Il sourit, enfin, pour son amie qui ne le pouvait pas. "Mesdames," commençait-il, "je ne veux pas trop vous déranger, mais mon amie cherche l'une de vous."
Le ciel ondulait d'un sursaut.
"Quelqu'un, ici, parmi ces lueurs, la reconnaîtrait ? Je vous en prie."
Il s'inclinait ; son ton doux, respectueux, déférent.
Mais personne ne répondit. Les étoiles n'avaient aucun mot à lui dire, aucune réponse à lui apporter.
Ioan sentit son cœur se serrer. "Personne ?"
Son ultime interrogation se répercutait au vide, lui retournant en écho : Personne.
La déception fit tomber ses épaules.
Il tournait la tête vers sa camarade d'un songe, un sourire triste aux lèvres. "On trouvera." Son balancier se faisait lent et lourd.
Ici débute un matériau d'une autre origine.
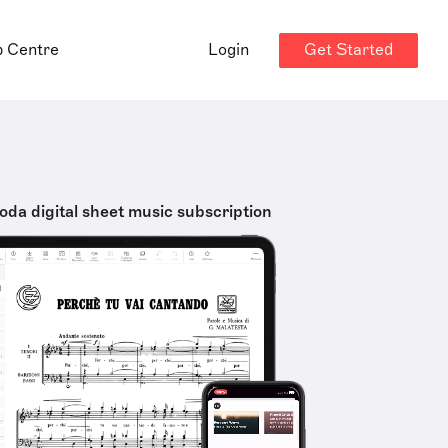
Get Started
p Centre
Login
oda digital sheet music subscription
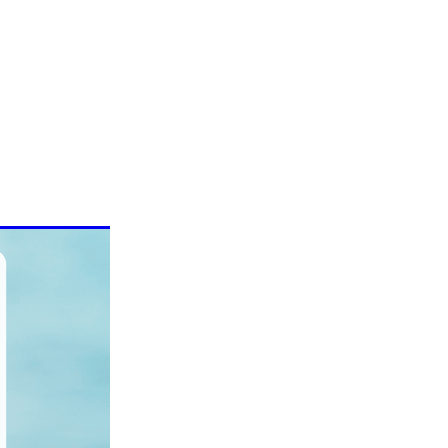
 Nasal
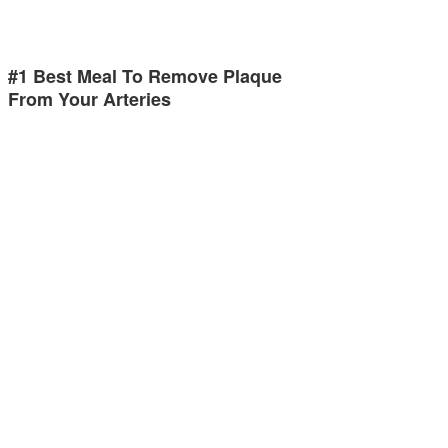
#1 Best Meal To Remove Plaque
From Your Arteries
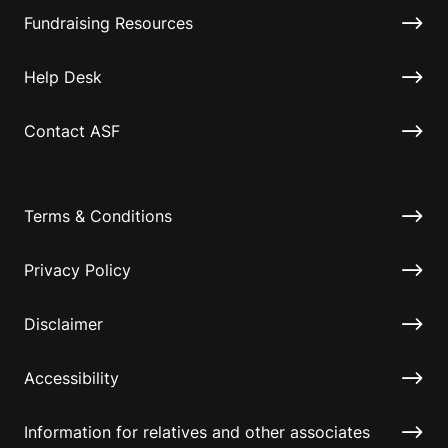
Fundraising Resources
Help Desk
Contact ASF
Terms & Conditions
Privacy Policy
Disclaimer
Accessibility
Information for relatives and other associates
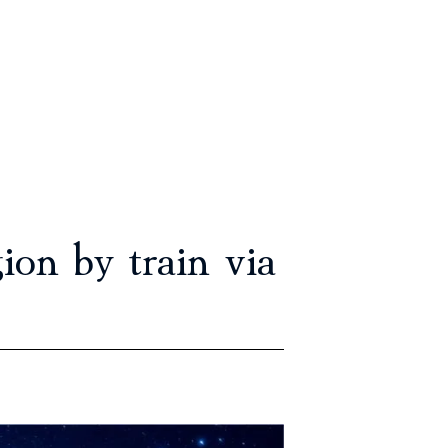
on by train via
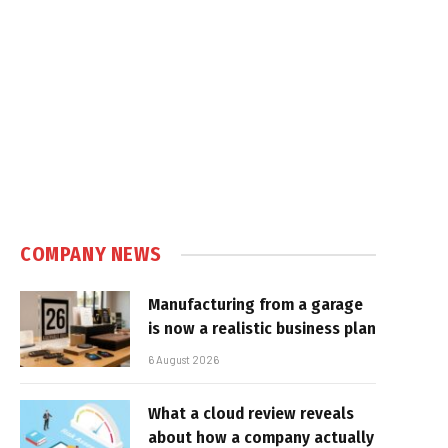
COMPANY NEWS
Manufacturing from a garage
is now a realistic business plan
6 August 2026
What a cloud review reveals
about how a company actually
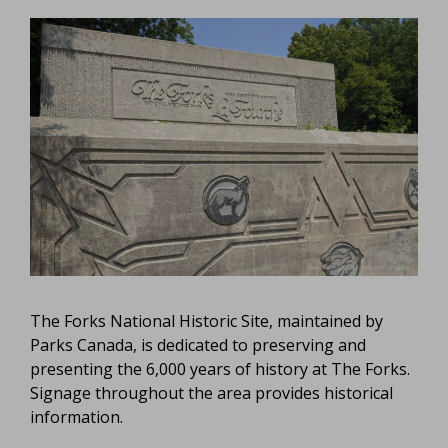
The Forks National Historic Site, maintained by
Parks Canada, is dedicated to preserving and
presenting the 6,000 years of history at The Forks.
Signage throughout the area provides historical
information.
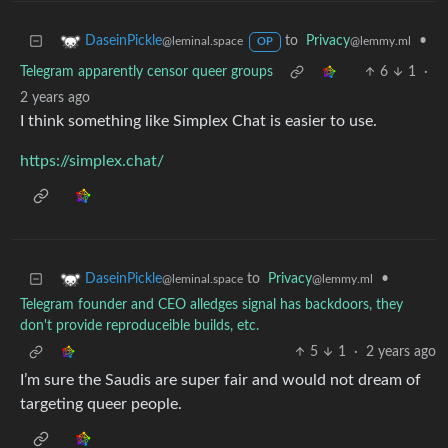
to
Privacy
•
DaseinPickle
@lemmy.ml
@leminal.space
OP
Telegram apparently censor queer groups
6
1
·
2 years ago
I think something like Simplex Chat is easier to use.
https://simplex.chat/
to
Privacy
•
DaseinPickle
@lemmy.ml
@leminal.space
Telegram founder and CEO alledges signal has backdoors, they
don't provide reproduceible builds, etc.
5
1
·
2 years ago
I’m sure the Saudis are super fair and would not dream of
targeting queer people.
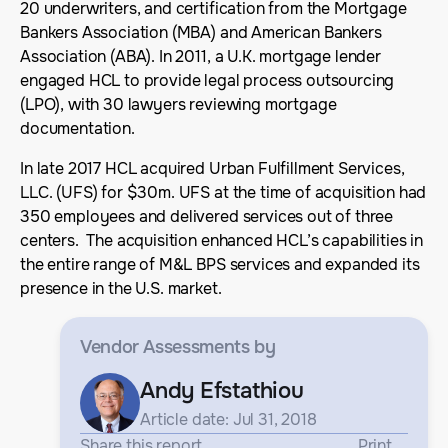
20 underwriters, and certification from the Mortgage
Bankers Association (MBA) and American Bankers
Association (ABA). In 2011, a U.K. mortgage lender
engaged HCL to provide legal process outsourcing
(LPO), with 30 lawyers reviewing mortgage
documentation.
In late 2017 HCL acquired Urban Fulfillment Services,
LLC. (UFS) for $30m. UFS at the time of acquisition had
350 employees and delivered services out of three
centers. The acquisition enhanced HCL’s capabilities in
the entire range of M&L BPS services and expanded its
presence in the U.S. market.
Vendor Assessments
by
Andy Efstathiou
Article date: Jul 31, 2018
Share this report
Print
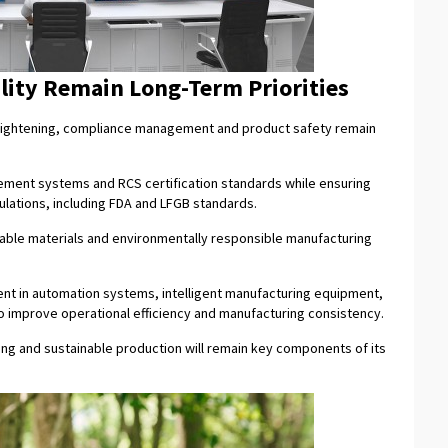
lity Remain Long-Term Priorities
e tightening, compliance management and product safety remain
ement systems and RCS certification standards while ensuring
ulations, including FDA and LFGB standards.
able materials and environmentally responsible manufacturing
ent in automation systems, intelligent manufacturing equipment,
 improve operational efficiency and manufacturing consistency.
ing and sustainable production will remain key components of its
Aussi silencieux que le ciel l'avait été. "On trouvera," lui répétait-il.
Il ne savait comment s'y prendre pourtant.
Mais, du coin de l'œil, loin en-deçà des étoiles qui se paraient de leurs plus beaux atours, Ioan le vit alors. Une solution, peut-être. Une suggestion. Une invitation. Beau, attirant, envoûtant : plein de réponses, il le savait, il le pensait.
Un éclat couleur de lune, au milieu d'une mer de ronces.